WHAT NEEDS TO BE DONE = Reproduce the text of the following rows verbatim, omitting the pictures.

SUPPLIED RECORDS START

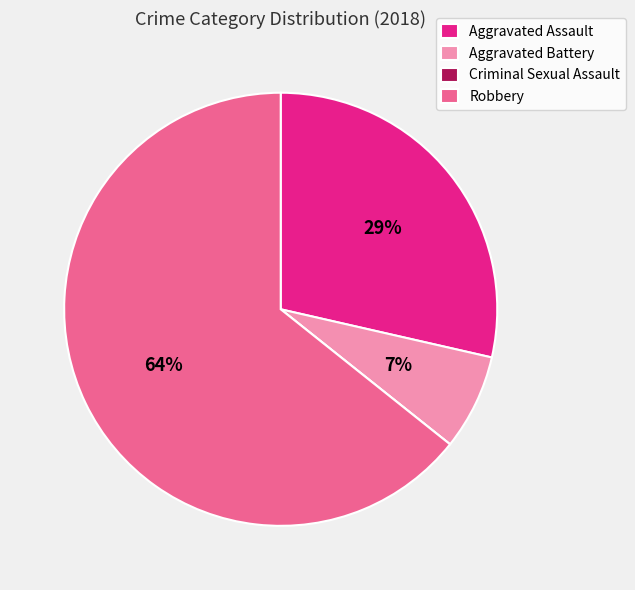

Which slice is the largest?

Robbery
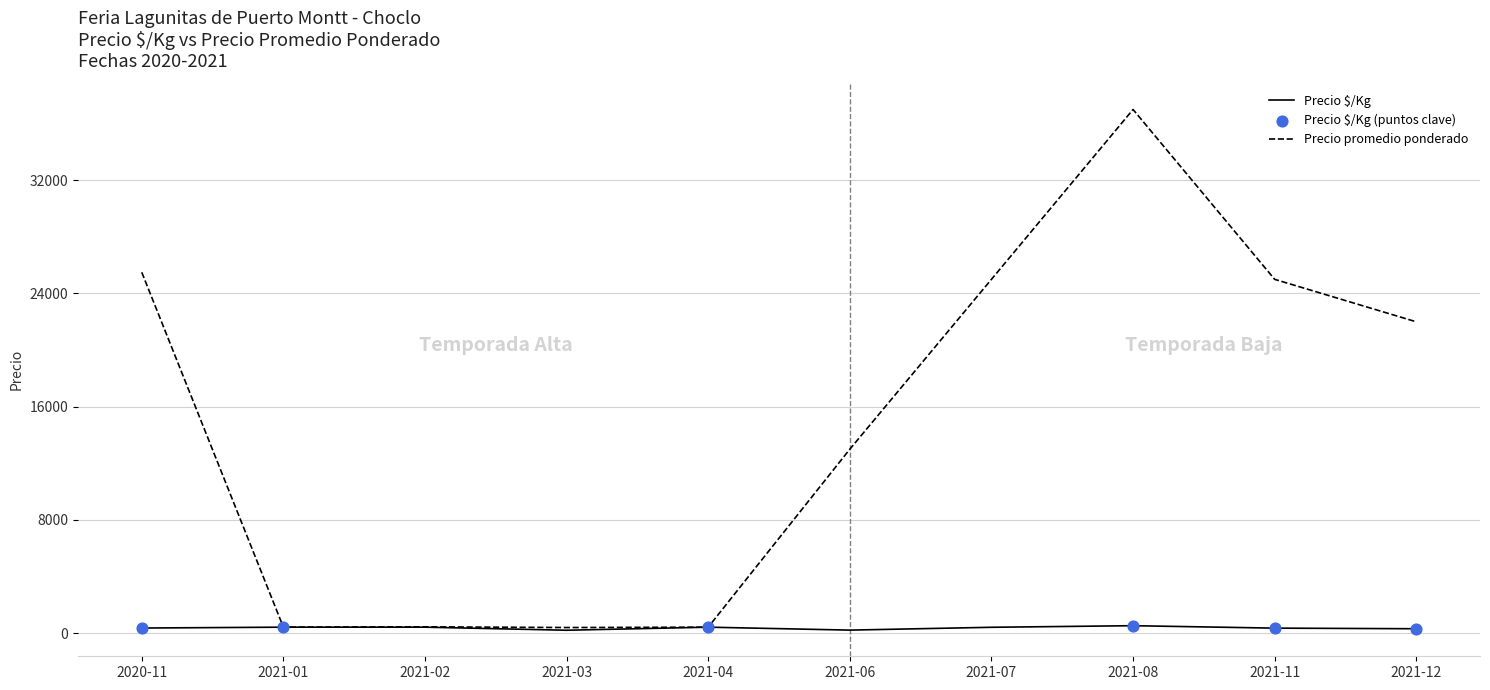

At which category is the sum across all series the highest?

2021-08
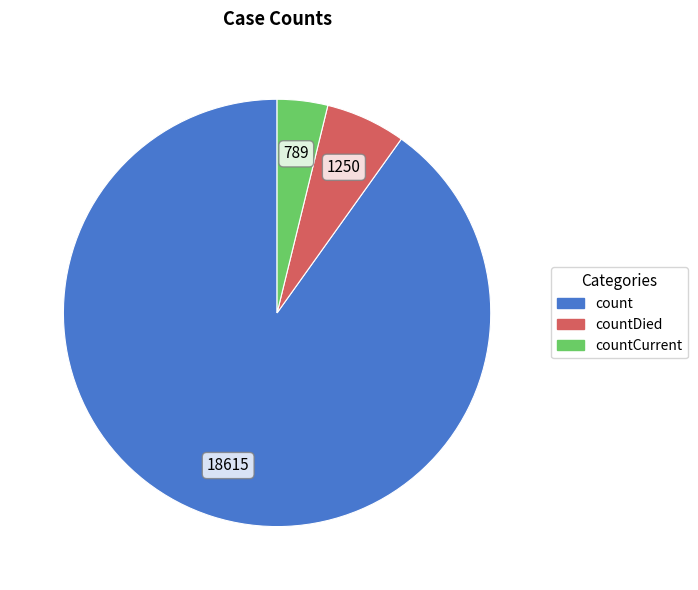

Is there a majority slice in this chart?

Yes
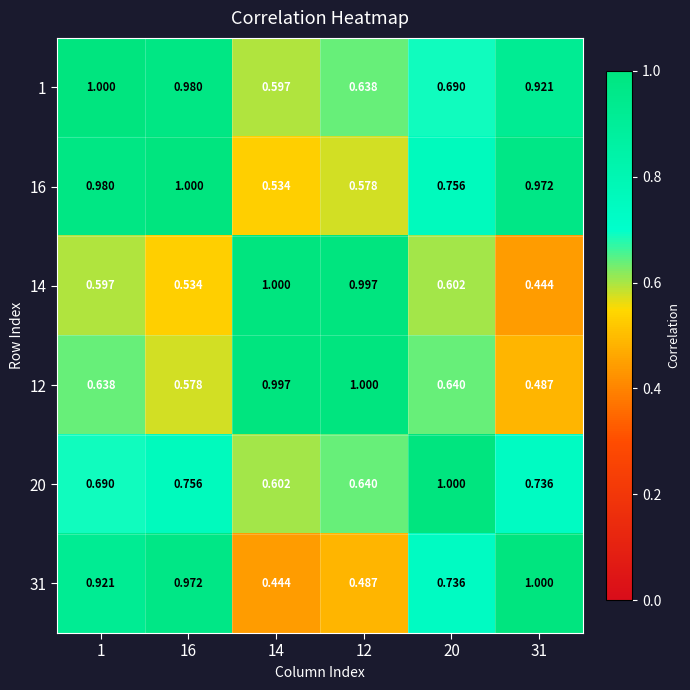

Is the value of 14 at 31 greater than the value of 1 at 16?

No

SUPPLIED RECORDS END

TASK RESULT =
Which slice is the largest?

Robbery

At which category is the sum across all series the highest?

2021-08

Is there a majority slice in this chart?

Yes

Is the value of 14 at 31 greater than the value of 1 at 16?

No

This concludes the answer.